_WHAT TO DO_:
Pictures in the entries below are excluded; copy only the lines from the one containing "index dip: (312, 227)" to the one containing "pinky tip: (315, 274)", both included.

_MATERIAL SUPPLIED_:
::::::::::

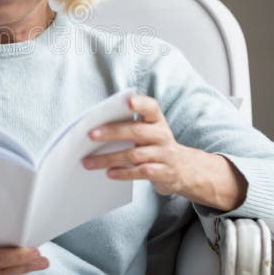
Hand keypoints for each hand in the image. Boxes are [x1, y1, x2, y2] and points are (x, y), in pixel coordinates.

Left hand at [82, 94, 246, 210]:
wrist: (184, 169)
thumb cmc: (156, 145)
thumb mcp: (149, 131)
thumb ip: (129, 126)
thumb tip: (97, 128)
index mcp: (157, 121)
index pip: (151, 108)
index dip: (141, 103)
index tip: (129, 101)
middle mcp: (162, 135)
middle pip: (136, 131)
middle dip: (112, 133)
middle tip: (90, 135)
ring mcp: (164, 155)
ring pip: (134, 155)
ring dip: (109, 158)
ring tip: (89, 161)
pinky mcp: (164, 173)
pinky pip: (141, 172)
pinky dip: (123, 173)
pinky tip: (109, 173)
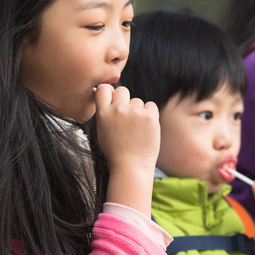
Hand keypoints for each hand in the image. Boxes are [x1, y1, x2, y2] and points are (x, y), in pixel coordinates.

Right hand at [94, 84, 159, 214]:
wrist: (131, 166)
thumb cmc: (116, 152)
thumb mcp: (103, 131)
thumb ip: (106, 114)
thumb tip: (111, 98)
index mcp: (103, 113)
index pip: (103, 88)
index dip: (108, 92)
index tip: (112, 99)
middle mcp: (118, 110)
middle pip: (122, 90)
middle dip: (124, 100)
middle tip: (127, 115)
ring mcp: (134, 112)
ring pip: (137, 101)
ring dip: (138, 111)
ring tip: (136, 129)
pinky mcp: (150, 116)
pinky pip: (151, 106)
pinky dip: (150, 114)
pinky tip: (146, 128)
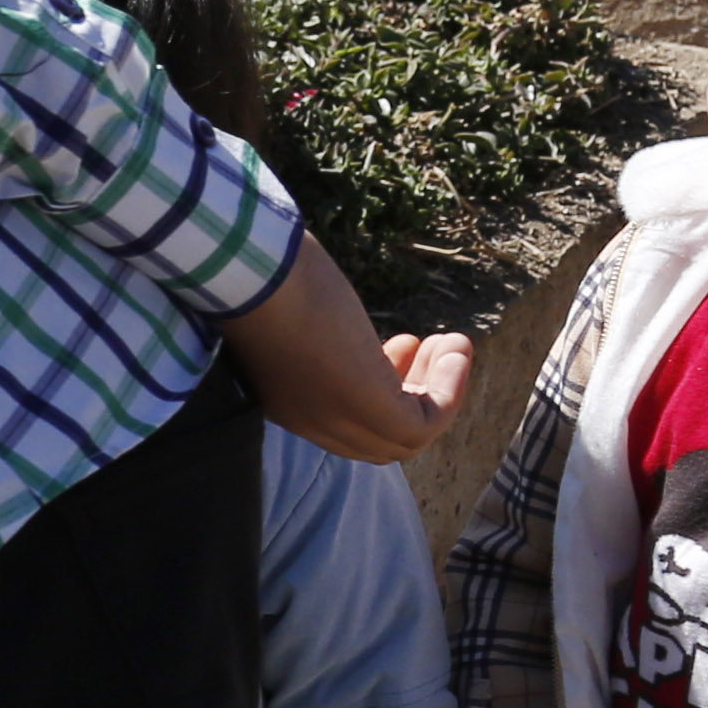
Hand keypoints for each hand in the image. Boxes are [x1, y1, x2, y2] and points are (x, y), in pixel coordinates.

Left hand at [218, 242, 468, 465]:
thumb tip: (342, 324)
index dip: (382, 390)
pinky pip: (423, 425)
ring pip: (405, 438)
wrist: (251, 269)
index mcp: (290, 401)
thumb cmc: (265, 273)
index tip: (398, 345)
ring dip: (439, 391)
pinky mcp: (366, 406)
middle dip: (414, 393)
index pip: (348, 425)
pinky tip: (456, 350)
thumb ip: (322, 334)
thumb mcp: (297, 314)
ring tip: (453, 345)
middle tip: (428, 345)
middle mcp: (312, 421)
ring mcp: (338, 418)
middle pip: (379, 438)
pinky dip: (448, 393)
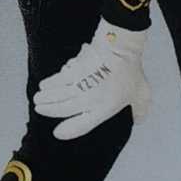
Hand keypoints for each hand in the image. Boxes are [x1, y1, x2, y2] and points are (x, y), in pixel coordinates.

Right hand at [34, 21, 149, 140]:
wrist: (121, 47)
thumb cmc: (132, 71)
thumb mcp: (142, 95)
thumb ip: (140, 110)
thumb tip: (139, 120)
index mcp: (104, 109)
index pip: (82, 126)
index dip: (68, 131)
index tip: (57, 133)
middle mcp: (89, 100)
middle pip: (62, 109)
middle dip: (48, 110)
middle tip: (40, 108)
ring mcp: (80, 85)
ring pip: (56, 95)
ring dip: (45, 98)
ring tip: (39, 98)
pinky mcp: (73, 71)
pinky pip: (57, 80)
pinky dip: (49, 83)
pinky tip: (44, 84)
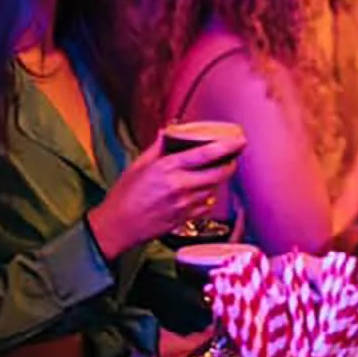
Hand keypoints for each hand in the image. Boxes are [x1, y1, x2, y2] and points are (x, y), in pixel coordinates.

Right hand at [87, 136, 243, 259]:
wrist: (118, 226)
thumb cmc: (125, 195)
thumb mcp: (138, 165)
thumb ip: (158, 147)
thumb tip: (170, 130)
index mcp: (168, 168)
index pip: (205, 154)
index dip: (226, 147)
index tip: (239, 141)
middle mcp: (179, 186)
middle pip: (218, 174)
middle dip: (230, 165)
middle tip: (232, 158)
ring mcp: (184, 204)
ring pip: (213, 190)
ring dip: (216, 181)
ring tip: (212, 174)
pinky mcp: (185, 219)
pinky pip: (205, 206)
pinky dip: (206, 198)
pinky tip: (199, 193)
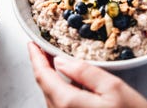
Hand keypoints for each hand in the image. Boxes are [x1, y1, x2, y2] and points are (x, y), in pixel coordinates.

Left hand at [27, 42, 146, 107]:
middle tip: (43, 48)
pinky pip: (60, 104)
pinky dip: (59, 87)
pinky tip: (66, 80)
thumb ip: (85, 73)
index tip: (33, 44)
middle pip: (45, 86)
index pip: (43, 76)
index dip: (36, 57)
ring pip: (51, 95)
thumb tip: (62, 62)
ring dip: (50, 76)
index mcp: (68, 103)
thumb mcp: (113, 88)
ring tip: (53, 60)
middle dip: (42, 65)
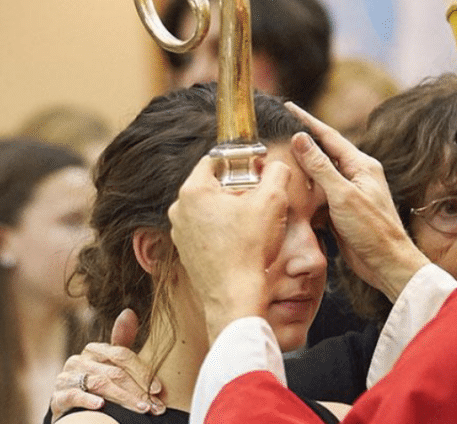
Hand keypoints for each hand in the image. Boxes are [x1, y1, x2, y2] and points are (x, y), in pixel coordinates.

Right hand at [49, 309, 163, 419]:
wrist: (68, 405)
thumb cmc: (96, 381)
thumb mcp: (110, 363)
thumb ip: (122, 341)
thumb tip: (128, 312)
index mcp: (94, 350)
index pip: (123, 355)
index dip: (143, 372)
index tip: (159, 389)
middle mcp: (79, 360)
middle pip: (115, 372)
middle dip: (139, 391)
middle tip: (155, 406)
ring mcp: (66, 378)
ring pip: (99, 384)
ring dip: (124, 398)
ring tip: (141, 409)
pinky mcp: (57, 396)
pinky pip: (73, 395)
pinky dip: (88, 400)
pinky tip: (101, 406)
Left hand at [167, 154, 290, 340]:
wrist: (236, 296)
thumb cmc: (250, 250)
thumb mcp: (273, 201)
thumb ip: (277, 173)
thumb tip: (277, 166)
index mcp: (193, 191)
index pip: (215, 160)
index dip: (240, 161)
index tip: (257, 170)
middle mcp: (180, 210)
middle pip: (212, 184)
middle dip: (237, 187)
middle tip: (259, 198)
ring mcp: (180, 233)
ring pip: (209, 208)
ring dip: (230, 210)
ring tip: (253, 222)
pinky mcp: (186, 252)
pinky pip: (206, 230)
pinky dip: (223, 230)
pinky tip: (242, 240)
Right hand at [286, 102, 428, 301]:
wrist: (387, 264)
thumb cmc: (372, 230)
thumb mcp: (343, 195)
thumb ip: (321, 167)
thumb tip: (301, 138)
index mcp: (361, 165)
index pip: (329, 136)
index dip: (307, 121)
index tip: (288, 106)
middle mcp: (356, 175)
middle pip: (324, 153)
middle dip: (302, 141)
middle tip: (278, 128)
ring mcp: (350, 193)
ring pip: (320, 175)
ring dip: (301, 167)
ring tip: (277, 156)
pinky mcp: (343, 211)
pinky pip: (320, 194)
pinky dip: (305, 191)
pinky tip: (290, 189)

::::::::::

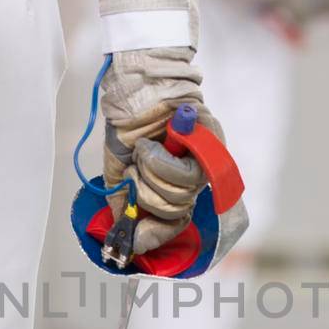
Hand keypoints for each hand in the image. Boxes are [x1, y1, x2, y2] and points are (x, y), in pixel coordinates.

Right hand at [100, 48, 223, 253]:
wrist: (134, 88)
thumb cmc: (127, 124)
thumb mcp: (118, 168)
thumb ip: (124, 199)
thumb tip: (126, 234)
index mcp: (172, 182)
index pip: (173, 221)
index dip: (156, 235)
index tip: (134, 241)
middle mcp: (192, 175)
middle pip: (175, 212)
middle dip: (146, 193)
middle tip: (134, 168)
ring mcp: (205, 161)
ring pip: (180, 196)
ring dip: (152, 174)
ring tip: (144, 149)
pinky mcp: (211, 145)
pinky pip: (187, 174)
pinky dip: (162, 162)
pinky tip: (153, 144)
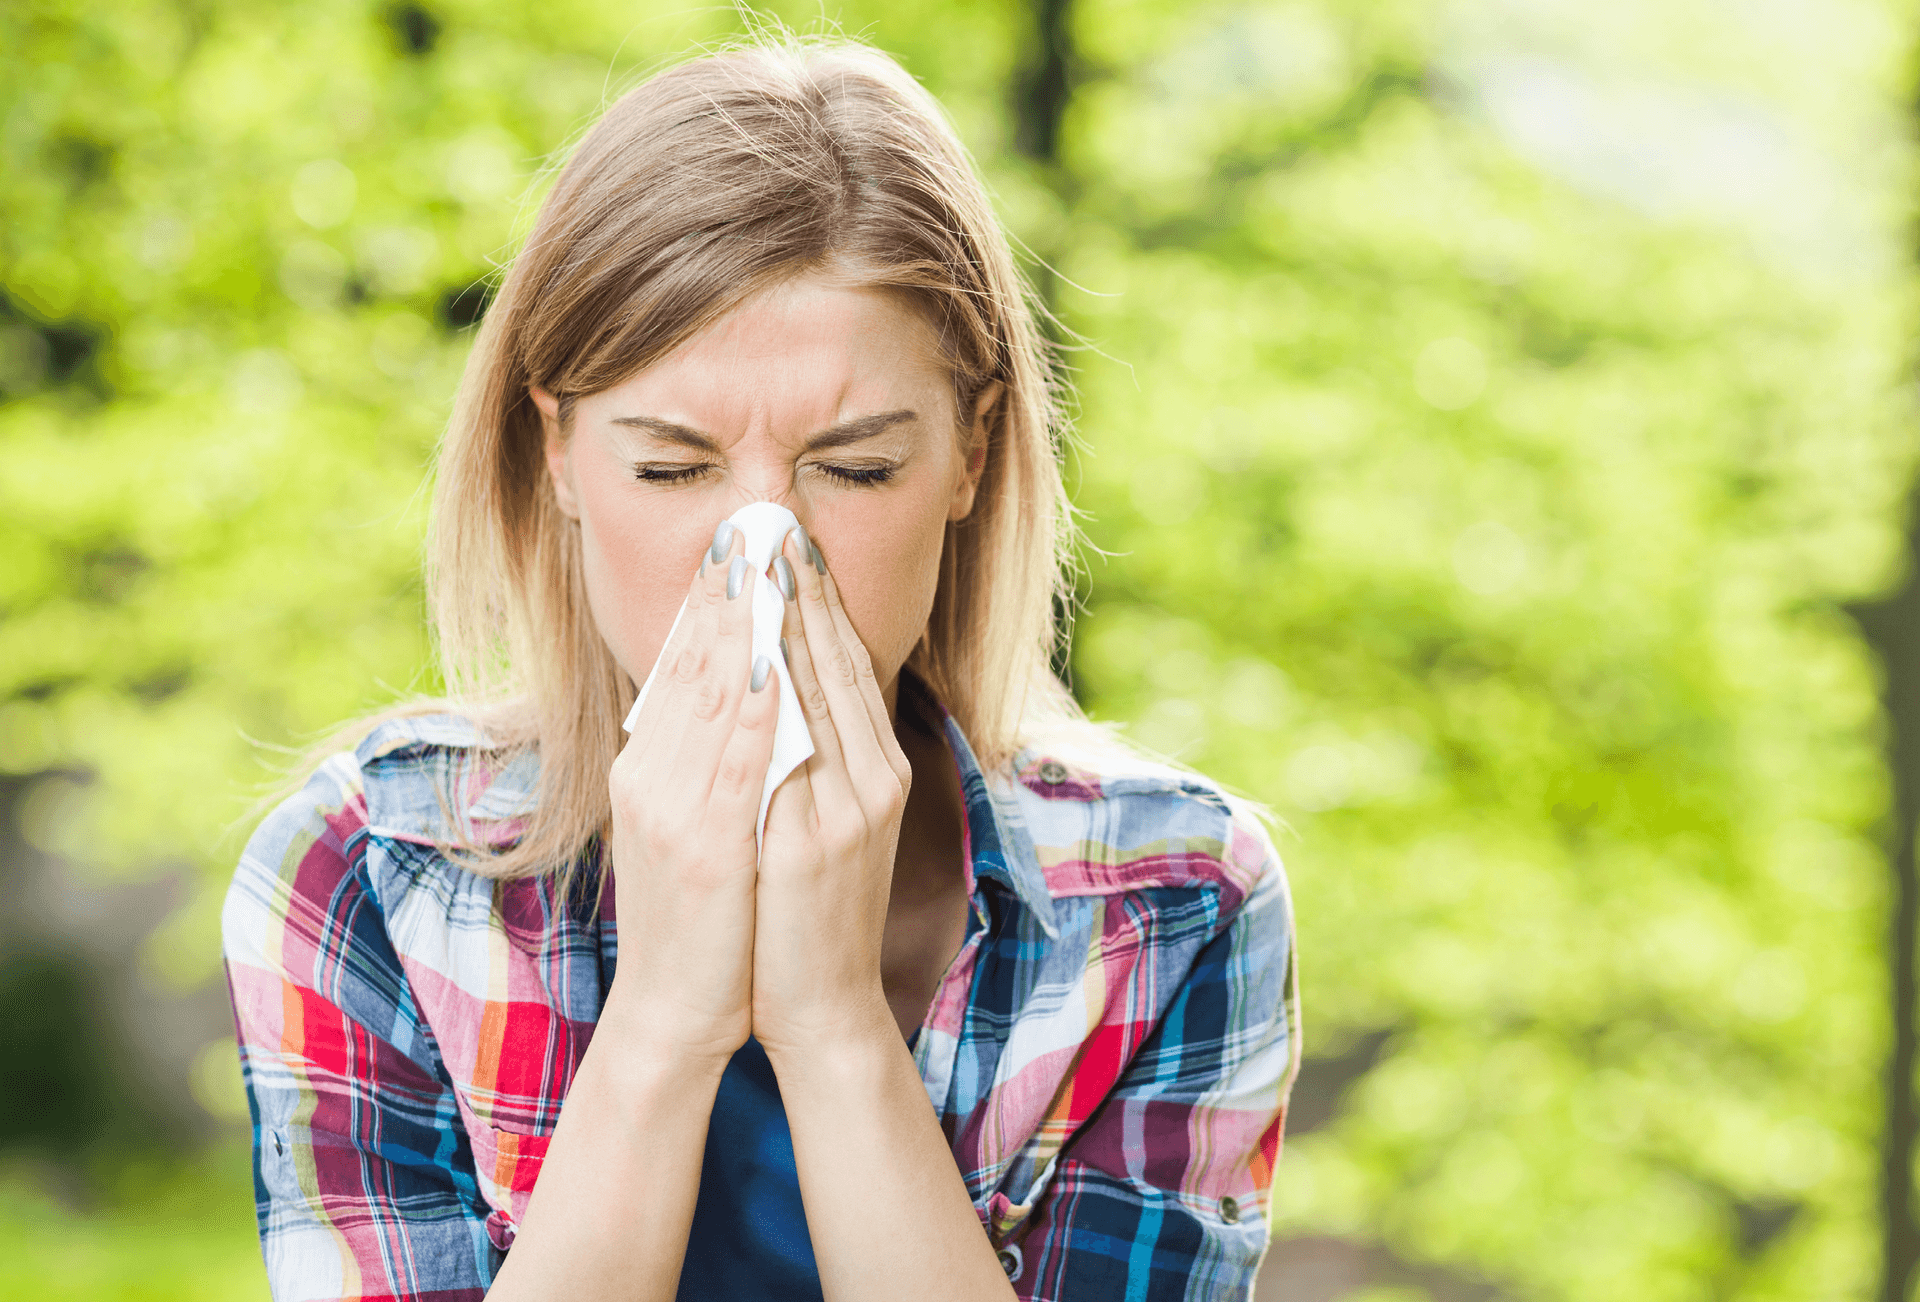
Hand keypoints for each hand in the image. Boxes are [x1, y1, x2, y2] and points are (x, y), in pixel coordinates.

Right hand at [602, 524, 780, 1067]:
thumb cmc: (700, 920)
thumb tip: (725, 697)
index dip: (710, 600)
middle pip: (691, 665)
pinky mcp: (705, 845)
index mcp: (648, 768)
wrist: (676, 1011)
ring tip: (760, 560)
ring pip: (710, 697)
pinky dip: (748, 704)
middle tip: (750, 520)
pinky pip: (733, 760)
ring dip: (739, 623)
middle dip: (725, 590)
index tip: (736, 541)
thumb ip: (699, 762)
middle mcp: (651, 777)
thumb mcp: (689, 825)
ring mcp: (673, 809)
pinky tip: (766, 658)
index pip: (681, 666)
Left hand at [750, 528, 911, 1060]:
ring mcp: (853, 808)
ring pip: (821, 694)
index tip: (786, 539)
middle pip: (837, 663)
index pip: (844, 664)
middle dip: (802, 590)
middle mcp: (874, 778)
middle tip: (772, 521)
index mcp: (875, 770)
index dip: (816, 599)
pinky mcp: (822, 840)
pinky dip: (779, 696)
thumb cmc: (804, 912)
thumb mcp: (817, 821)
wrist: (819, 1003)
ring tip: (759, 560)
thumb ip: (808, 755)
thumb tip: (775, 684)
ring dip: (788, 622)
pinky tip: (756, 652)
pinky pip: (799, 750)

::::::::::

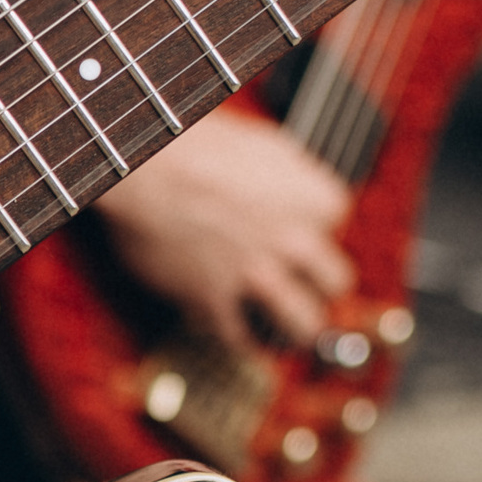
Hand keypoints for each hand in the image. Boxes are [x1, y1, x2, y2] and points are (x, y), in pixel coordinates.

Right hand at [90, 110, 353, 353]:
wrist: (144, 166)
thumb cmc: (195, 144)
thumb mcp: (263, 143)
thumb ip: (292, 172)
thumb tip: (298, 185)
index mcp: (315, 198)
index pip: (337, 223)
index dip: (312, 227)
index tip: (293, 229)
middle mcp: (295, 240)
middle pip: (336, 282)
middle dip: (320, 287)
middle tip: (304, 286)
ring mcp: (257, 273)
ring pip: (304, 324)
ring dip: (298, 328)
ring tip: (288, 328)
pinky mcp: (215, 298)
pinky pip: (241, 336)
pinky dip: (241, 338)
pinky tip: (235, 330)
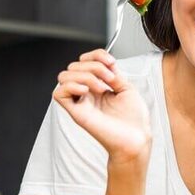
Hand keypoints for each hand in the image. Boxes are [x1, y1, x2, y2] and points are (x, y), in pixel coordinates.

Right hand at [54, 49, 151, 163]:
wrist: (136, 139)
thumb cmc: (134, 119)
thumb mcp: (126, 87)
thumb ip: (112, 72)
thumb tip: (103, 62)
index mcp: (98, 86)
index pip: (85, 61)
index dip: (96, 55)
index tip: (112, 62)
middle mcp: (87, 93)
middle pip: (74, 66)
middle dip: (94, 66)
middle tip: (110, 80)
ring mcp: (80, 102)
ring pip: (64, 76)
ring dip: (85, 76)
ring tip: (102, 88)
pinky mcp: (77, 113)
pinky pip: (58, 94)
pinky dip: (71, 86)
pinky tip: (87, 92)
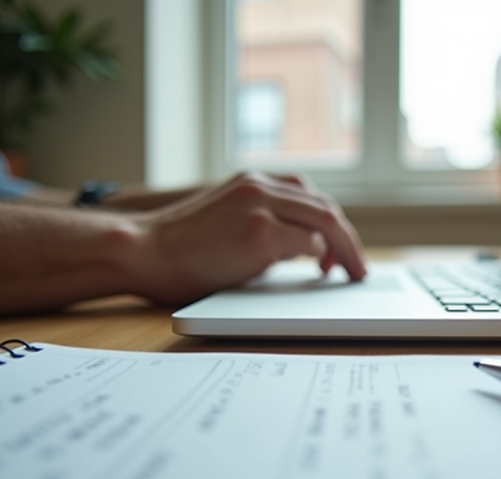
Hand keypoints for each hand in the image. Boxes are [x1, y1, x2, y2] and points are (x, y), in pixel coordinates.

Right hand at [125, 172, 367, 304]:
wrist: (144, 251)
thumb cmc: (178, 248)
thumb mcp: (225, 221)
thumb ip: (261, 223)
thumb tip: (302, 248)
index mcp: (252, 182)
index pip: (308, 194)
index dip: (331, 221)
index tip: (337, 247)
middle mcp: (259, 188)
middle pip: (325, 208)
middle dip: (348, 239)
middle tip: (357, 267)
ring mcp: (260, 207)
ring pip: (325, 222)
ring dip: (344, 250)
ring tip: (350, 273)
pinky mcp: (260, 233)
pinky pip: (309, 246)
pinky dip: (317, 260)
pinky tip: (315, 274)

::::::::::

_TASK ANSWER_:
index dip: (312, 227)
index tip: (293, 229)
middle mcp: (295, 240)
middle pip: (336, 282)
middle dip: (320, 287)
middle tip: (304, 286)
ring mcp: (257, 273)
ring pip: (304, 324)
ring dip: (298, 328)
ring tip: (288, 328)
pinky mcp: (215, 298)
pinky pip: (241, 336)
pinky dip: (241, 338)
pinky tip: (235, 330)
Hand keypoints for each hand in the image. Boxes are [x1, y1, x2, y2] and points are (x, y), in pixel coordinates.

Right hand at [54, 49, 151, 163]:
wrist: (136, 139)
thumb cmc: (134, 119)
thumb mcp: (126, 87)
thumb ip: (112, 72)
thumb tip: (103, 62)
index mcp: (98, 86)
index pip: (85, 61)
index dip: (96, 55)
index tip: (112, 62)
middle mcp: (87, 93)
middle pip: (74, 66)
middle dip: (94, 66)
middle tip: (110, 80)
ring mcp: (80, 102)
ring pip: (64, 76)
ring dip: (85, 76)
ring tip: (102, 88)
pinky mcp: (77, 113)
pinky pip: (58, 94)
pinky dip: (71, 86)
pinky tip: (87, 92)
Hand keypoints for each hand in the image. Boxes are [x1, y1, x2, y2] and points are (x, y), in pixel coordinates.

Right hand at [125, 172, 367, 304]:
wrist: (144, 251)
thumb cmc: (178, 248)
thumb mcp: (225, 221)
thumb ip: (261, 223)
thumb tip: (302, 248)
index mcp: (252, 182)
index pip: (308, 194)
index dip: (331, 221)
index tip: (337, 247)
middle mcp: (259, 188)
middle pip: (325, 208)
middle dip: (348, 239)
middle tip: (357, 267)
ring mcp: (260, 207)
ring pip: (325, 222)
ring dip: (344, 250)
ring tip: (350, 273)
pinky mcp: (260, 233)
pinky pip: (309, 246)
pinky dip: (317, 260)
pinky tip: (315, 274)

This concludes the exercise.